* ASSIGNMENT
Return the text of every record below line for line, without the pictures.
═══ MATERIAL FOR THIS TASK ═══
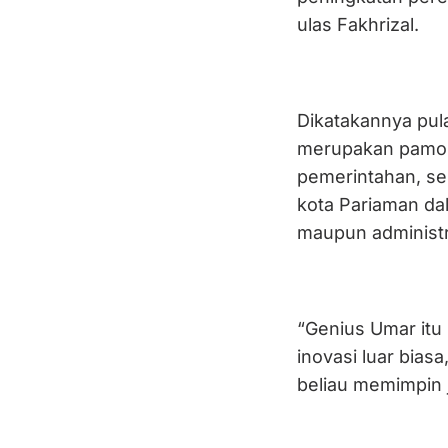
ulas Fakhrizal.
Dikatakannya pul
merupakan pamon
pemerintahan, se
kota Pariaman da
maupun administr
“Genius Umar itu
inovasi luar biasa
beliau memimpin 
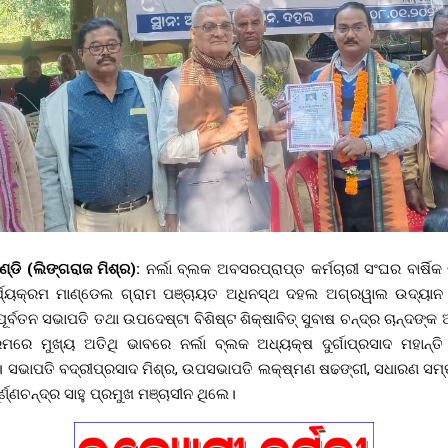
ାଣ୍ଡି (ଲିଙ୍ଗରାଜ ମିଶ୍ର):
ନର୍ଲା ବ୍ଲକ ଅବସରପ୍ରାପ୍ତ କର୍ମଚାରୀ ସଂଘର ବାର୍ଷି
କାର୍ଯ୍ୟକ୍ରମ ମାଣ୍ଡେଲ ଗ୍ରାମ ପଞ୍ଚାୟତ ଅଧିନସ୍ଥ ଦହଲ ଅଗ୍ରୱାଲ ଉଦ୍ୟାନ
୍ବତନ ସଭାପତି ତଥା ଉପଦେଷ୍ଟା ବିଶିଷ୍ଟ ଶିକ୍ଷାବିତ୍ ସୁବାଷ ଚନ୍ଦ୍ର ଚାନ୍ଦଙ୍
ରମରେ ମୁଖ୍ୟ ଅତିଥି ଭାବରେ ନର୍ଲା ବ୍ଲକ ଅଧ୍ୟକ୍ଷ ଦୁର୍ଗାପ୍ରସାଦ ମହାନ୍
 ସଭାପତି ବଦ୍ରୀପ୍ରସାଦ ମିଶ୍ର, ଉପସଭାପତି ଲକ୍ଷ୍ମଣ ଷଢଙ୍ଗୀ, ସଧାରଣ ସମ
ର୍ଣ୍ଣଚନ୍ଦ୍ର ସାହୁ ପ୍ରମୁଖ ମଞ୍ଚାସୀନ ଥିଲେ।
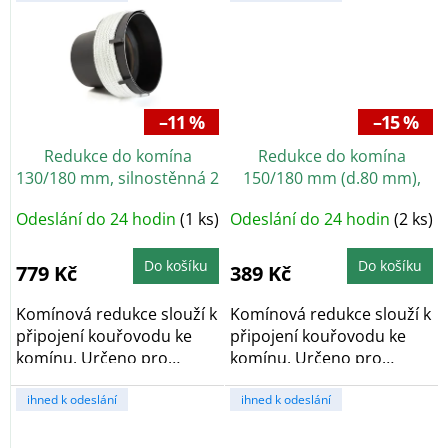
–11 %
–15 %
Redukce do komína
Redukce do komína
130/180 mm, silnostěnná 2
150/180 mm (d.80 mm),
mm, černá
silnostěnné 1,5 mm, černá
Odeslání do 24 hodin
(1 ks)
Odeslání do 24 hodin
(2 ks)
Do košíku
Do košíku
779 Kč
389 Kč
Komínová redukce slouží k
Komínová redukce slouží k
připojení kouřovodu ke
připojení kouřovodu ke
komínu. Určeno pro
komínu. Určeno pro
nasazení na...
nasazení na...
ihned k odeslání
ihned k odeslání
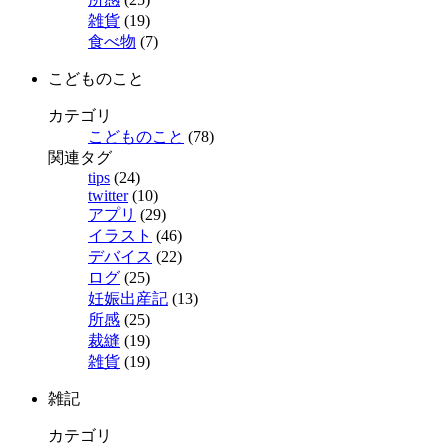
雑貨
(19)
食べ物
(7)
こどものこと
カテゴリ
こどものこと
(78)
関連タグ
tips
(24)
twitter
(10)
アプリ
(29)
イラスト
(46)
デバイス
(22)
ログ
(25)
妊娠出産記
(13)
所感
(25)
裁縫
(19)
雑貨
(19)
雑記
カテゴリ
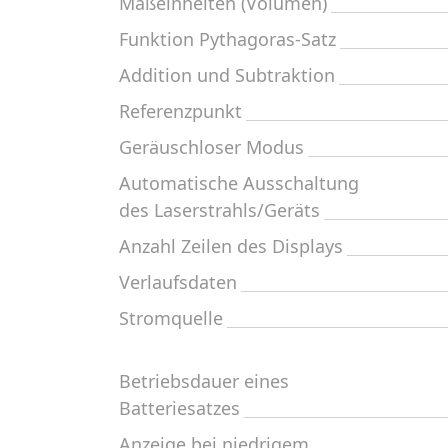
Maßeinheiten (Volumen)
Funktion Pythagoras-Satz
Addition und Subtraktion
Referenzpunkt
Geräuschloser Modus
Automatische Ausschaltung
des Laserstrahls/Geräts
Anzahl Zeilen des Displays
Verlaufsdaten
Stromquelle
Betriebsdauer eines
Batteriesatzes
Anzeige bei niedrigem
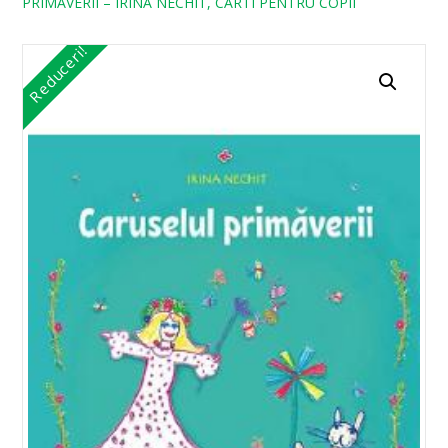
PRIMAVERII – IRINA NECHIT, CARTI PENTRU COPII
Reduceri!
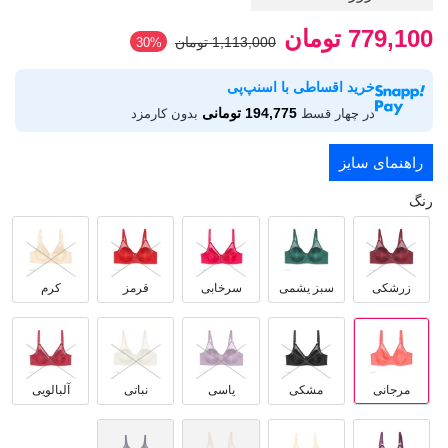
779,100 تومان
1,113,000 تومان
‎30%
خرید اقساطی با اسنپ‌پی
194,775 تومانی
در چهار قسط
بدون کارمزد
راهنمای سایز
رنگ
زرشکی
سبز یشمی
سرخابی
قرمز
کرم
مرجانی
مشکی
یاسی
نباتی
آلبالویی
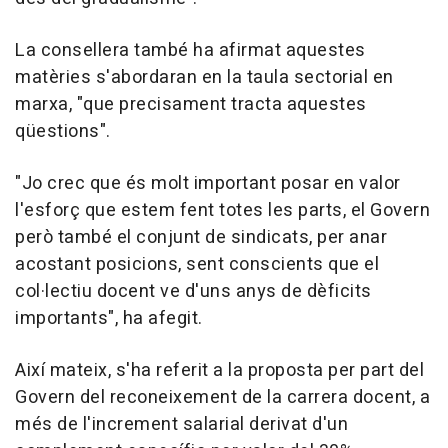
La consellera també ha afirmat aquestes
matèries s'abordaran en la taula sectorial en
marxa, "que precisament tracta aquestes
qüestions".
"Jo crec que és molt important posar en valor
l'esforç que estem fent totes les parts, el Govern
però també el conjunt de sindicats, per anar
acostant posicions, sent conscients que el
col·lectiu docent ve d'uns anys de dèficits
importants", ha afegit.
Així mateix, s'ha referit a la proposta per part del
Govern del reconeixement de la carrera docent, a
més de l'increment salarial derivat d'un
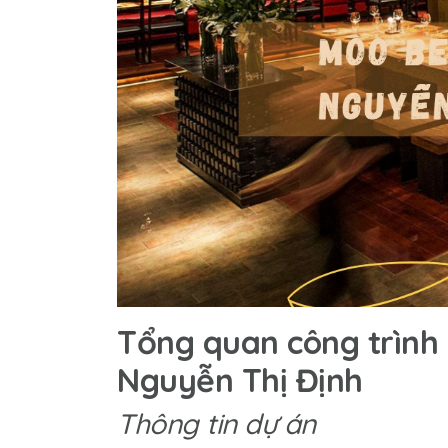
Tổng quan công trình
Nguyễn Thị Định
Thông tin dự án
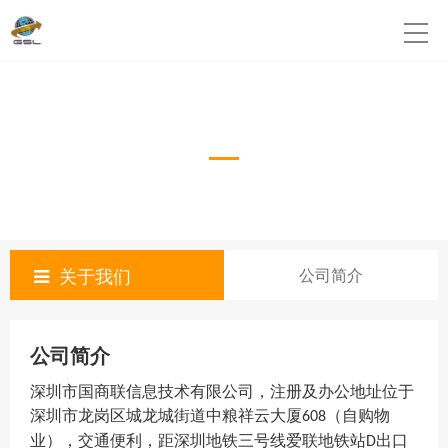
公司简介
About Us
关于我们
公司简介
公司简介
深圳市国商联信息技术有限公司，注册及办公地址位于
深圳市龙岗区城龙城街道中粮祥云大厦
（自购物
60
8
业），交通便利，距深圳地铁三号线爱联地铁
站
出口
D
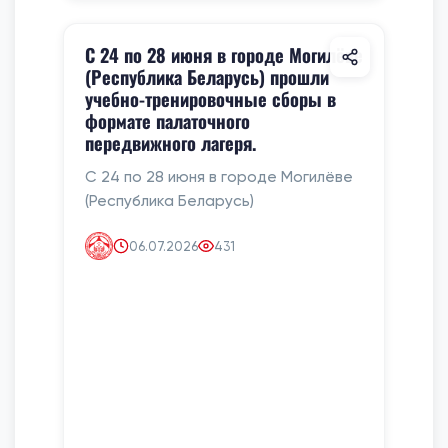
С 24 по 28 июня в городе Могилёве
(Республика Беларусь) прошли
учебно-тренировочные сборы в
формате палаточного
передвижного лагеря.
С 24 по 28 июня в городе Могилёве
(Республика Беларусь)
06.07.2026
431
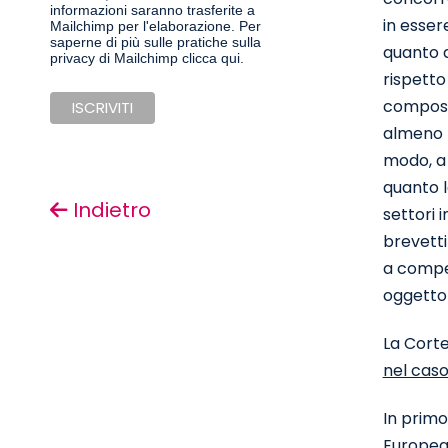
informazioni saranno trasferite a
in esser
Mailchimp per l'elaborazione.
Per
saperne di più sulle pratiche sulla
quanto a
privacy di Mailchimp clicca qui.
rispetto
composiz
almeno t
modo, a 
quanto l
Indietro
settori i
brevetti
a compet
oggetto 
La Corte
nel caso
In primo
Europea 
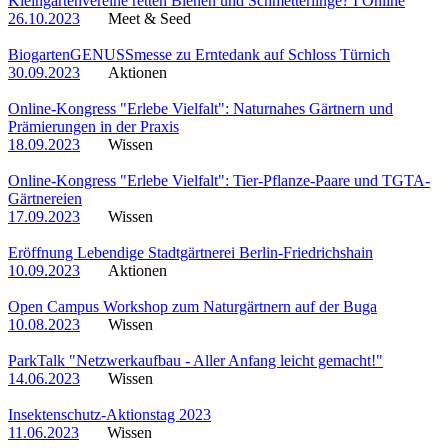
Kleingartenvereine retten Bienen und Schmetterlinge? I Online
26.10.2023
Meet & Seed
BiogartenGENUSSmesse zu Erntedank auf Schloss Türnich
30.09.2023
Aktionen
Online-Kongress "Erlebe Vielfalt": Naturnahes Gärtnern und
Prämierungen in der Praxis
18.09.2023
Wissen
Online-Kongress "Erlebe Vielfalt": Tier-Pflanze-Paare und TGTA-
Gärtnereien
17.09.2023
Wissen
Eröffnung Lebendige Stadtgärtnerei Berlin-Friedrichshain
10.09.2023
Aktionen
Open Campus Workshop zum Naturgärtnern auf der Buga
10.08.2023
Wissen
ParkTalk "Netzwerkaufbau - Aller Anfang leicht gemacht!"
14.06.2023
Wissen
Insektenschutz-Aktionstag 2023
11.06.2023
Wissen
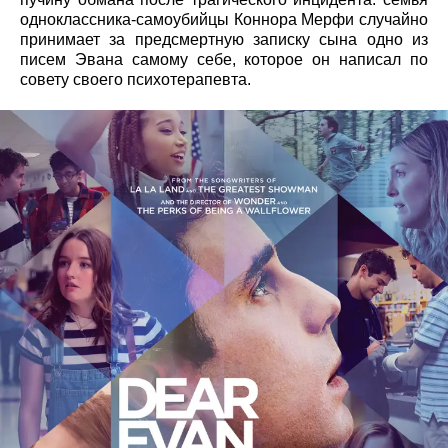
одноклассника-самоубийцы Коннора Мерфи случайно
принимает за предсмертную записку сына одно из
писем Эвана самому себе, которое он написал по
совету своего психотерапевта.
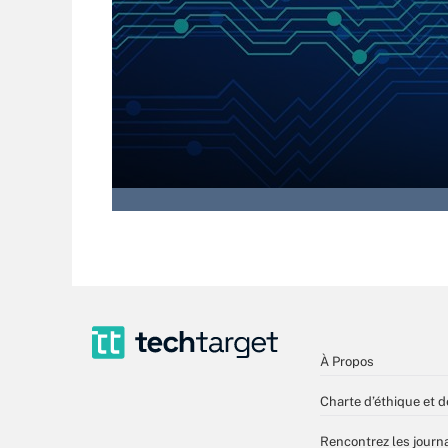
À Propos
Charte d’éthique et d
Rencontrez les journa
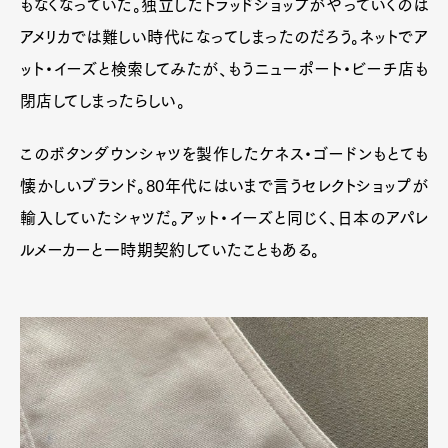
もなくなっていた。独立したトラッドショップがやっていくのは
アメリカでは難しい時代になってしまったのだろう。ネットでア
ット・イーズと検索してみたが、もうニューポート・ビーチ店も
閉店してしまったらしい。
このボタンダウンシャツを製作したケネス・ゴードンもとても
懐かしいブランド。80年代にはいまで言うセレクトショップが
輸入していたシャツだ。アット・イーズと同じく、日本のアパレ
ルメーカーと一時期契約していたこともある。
═══
* ANSWER AREA
ulas Fakhrizal.
Dikatakannya pul
merupakan pamon
pemerintahan, se
kota Pariaman da
maupun administr
“Genius Umar itu
inovasi luar biasa
beliau memimpin 
ାଣ୍ଡି (ଲିଙ୍ଗରାଜ ମିଶ୍ର):
ନର୍ଲା ବ୍ଲକ ଅବସରପ୍ରାପ୍ତ କର୍ମଚାରୀ ସଂଘର ବାର୍ଷି
କାର୍ଯ୍ୟକ୍ରମ ମାଣ୍ଡେଲ ଗ୍ରାମ ପଞ୍ଚାୟତ ଅଧିନସ୍ଥ ଦହଲ ଅଗ୍ରୱାଲ ଉଦ୍ୟାନ
୍ବତନ ସଭାପତି ତଥା ଉପଦେଷ୍ଟା ବିଶିଷ୍ଟ ଶିକ୍ଷାବିତ୍ ସୁବାଷ ଚନ୍ଦ୍ର ଚାନ୍ଦଙ୍
ରମରେ ମୁଖ୍ୟ ଅତିଥି ଭାବରେ ନର୍ଲା ବ୍ଲକ ଅଧ୍ୟକ୍ଷ ଦୁର୍ଗାପ୍ରସାଦ ମହାନ୍
 ସଭାପତି ବଦ୍ରୀପ୍ରସାଦ ମିଶ୍ର, ଉପସଭାପତି ଲକ୍ଷ୍ମଣ ଷଢଙ୍ଗୀ, ସଧାରଣ ସମ
ର୍ଣ୍ଣଚନ୍ଦ୍ର ସାହୁ ପ୍ରମୁଖ ମଞ୍ଚାସୀନ ଥିଲେ।
–11 %
–15 %
Redukce do komína
Redukce do komína
130/180 mm, silnostěnná 2
150/180 mm (d.80 mm),
mm, černá
silnostěnné 1,5 mm, černá
Odeslání do 24 hodin
(1 ks)
Odeslání do 24 hodin
(2 ks)
Do košíku
Do košíku
779 Kč
389 Kč
Komínová redukce slouží k
Komínová redukce slouží k
připojení kouřovodu ke
připojení kouřovodu ke
komínu. Určeno pro
komínu. Určeno pro
nasazení na...
nasazení na...
ihned k odeslání
ihned k odeslání
雑貨
(19)
食べ物
(7)
こどものこと
カテゴリ
こどものこと
(78)
関連タグ
tips
(24)
twitter
(10)
アプリ
(29)
イラスト
(46)
デバイス
(22)
ログ
(25)
妊娠出産記
(13)
所感
(25)
裁縫
(19)
雑貨
(19)
雑記
カテゴリ
Maßeinheiten (Volumen)
Funktion Pythagoras-Satz
Addition und Subtraktion
Referenzpunkt
Geräuschloser Modus
Automatische Ausschaltung
des Laserstrahls/Geräts
Anzahl Zeilen des Displays
Verlaufsdaten
Stromquelle
Betriebsdauer eines
Batteriesatzes
Anzeige bei niedrigem
PRIMAVERII – IRINA NECHIT, CARTI PENTRU COPII
Reduceri!
779,100 تومان
1,113,000 تومان
‎30%
خرید اقساطی با اسنپ‌پی
194,775 تومانی
در چهار قسط
بدون کارمزد
راهنمای سایز
رنگ
زرشکی
سبز یشمی
سرخابی
قرمز
کرم
مرجانی
مشکی
یاسی
نباتی
آلبالویی
La consellera també ha afirmat aquestes
matèries s'abordaran en la taula sectorial en
marxa, "que precisament tracta aquestes
qüestions".
"Jo crec que és molt important posar en valor
l'esforç que estem fent totes les parts, el Govern
però també el conjunt de sindicats, per anar
acostant posicions, sent conscients que el
col·lectiu docent ve d'uns anys de dèficits
importants", ha afegit.
Així mateix, s'ha referit a la proposta per part del
Govern del reconeixement de la carrera docent, a
més de l'increment salarial derivat d'un
Tổng quan công trình
Nguyễn Thị Định
Thông tin dự án
公司简介
About Us
关于我们
公司简介
公司简介
深圳市国商联信息技术有限公司，注册及办公地址位于
深圳市龙岗区城龙城街道中粮祥云大厦
（自购物
60
8
业），交通便利，距深圳地铁三号线爱联地铁
站
出口
D
С 24 по 28 июня в городе Могилёве
(Республика Беларусь) прошли
учебно-тренировочные сборы в
формате палаточного
передвижного лагеря.
С 24 по 28 июня в городе Могилёве
(Республика Беларусь)
06.07.2026
431
informazioni saranno trasferite a
in esser
Mailchimp per l'elaborazione.
Per
saperne di più sulle pratiche sulla
quanto a
privacy di Mailchimp clicca qui.
rispetto
composiz
almeno t
modo, a 
quanto l
Indietro
settori i
brevetti
a compet
oggetto 
La Corte
nel caso
In primo
Europea 
Kleingartenvereine retten Bienen und Schmetterlinge? I Online
26.10.2023
Meet & Seed
BiogartenGENUSSmesse zu Erntedank auf Schloss Türnich
30.09.2023
Aktionen
Online-Kongress "Erlebe Vielfalt": Naturnahes Gärtnern und
Prämierungen in der Praxis
18.09.2023
Wissen
Online-Kongress "Erlebe Vielfalt": Tier-Pflanze-Paare und TGTA-
Gärtnereien
17.09.2023
Wissen
Eröffnung Lebendige Stadtgärtnerei Berlin-Friedrichshain
10.09.2023
Aktionen
Open Campus Workshop zum Naturgärtnern auf der Buga
10.08.2023
Wissen
ParkTalk "Netzwerkaufbau - Aller Anfang leicht gemacht!"
14.06.2023
Wissen
Insektenschutz-Aktionstag 2023
11.06.2023
Wissen
одноклассника-самоубийцы Коннора Мерфи случайно
принимает за предсмертную записку сына одно из
писем Эвана самому себе, которое он написал по
совету своего психотерапевта.
À Propos
Charte d’éthique et d
Rencontrez les journa
もなくなっていた。独立したトラッドショップがやっていくのは
アメリカでは難しい時代になってしまったのだろう。ネットでア
ット・イーズと検索してみたが、もうニューポート・ビーチ店も
閉店してしまったらしい。
このボタンダウンシャツを製作したケネス・ゴードンもとても
懐かしいブランド。80年代にはいまで言うセレクトショップが
輸入していたシャツだ。アット・イーズと同じく、日本のアパレ
ルメーカーと一時期契約していたこともある。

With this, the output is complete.